Books about development: 

  • The Mystery of Capital (Hernando De Soto) – The book that drove me to become (briefly) a real estate lawyer… This is one of the most insightful development books I’ve ever read, describing the complicated interplay of law, record-keeping, and politics that turns things we own into “capital,” i.e., things we can easily turn into money through mortgage, collateralization, etc. The idea of widespread “dead capital” in emerging markets was fascinating to me, and I went into real estate law so I could learn in detail how a web of property rights and contracts could actually turn this dead capital into living, breathing capital ready to be deployed toward investment and growth.
  • The Elusive Quest for Growth (William Easterly) – The William Easterly classic (along with White Man’s Burden), which I remember as one big, brilliant takedown of traditional development economics and the development-industrial complex that rests on it. Easterly became a persistent counterpoint to Jeffrey Sachs and his “if we only had enough money, we could solve all the problems!” idealism. I like that this book eschews big development aid in favor of letting a thousand flowers bloom. This was an initial spark that got me more excited about tools like microfinance and entrepreneurship to solve big problems rather than massive institutions like the World Bank.

Books about startups:

  • The Hard Thing about Hard Things (Ben Horowitz) – A more recent hit, written by the iconic founder of venture behemoth Andreessen Horowitz. I found the first half a bit self-congratulatory, but the second half was full of interesting examples and insights about the challenges and celebrations along the way of building startups.
  • Traction (Gabriel Weinberg) and Lean Startup (Eric Ries) – These are good books to refer back to every once in awhile; they’re kind of like two sides of one coin.
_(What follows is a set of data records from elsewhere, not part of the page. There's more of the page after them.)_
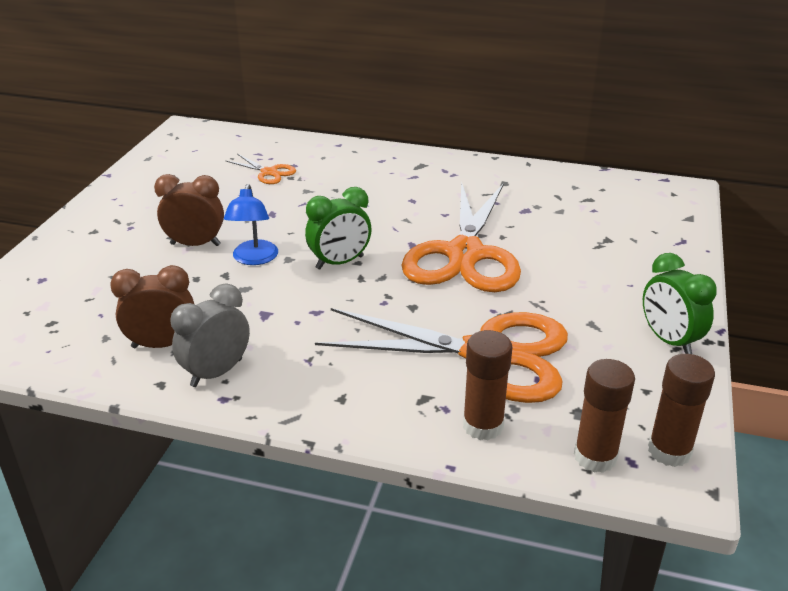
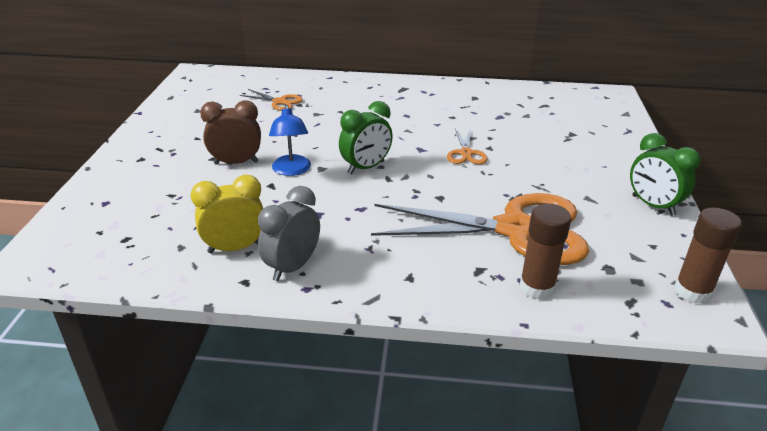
camera: 10 degrees left, 0 degrees up
brown clock [110,265,194,348] -> yellow clock [191,175,263,254]
orange scissors [401,181,521,292] -> orange scissors [447,129,488,164], size x0.42
brown glue stick [574,359,635,473] -> none

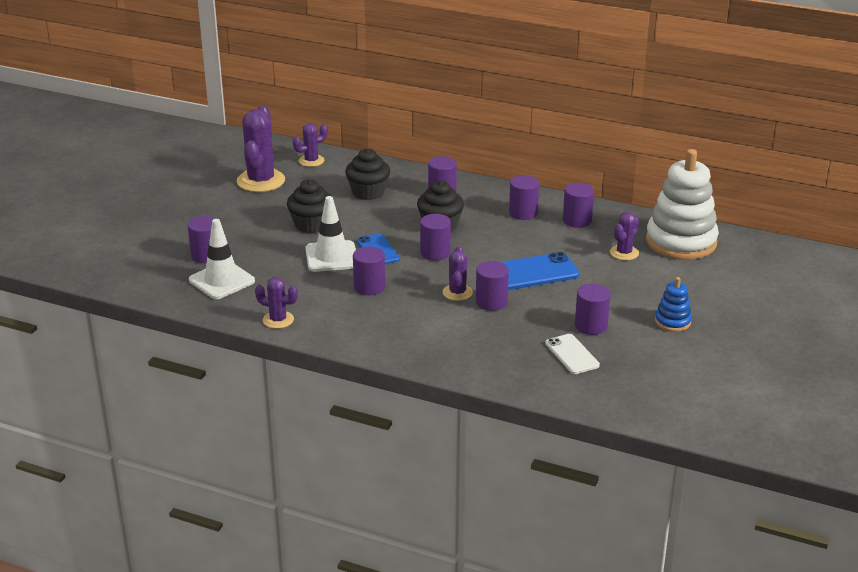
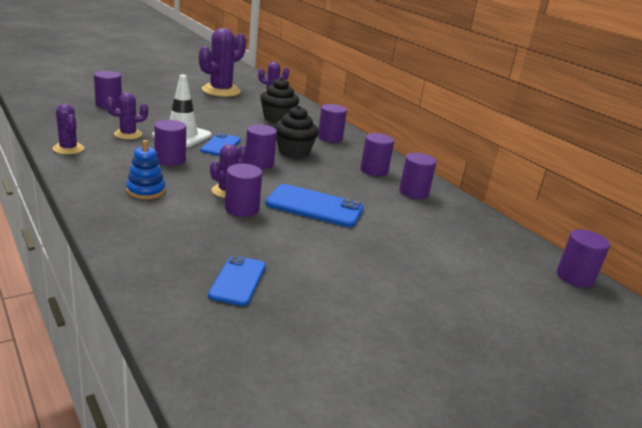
camera: 30 degrees right, 5 degrees down
white traffic cone [189,219,255,299] -> none
black cupcake [287,179,331,233] -> none
white phone [545,334,600,374] -> blue phone [208,255,266,306]
purple cylinder [575,284,610,335] -> purple cylinder moved to [557,229,610,287]
purple cactus [610,212,639,260] -> purple cactus moved to [106,92,148,139]
white stacking toy [646,149,719,260] -> none
blue stacking toy [655,277,692,332] -> blue stacking toy moved to [126,140,165,199]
Lean Startup focuses on the “rules” of building product in a rapid prototyping/iteration model (“build-measure-learn” cycles), and Traction focuses on distribution and goes through a bunch of marketing and sales tactics to get your product out there.
  • Zero to One (Peter Thiel) – This is the Peter Thiel meditation on what makes a high-growth, dominant startup. There’s a lot here that I question or don’t agree with (e.g., the focus on building a monopoly as a positive thing, the need to dominate markets, etc.). But, it’s a really useful framework to try to make sense of the modern tech landscape and the difference between a normal business and a venture-backable startup.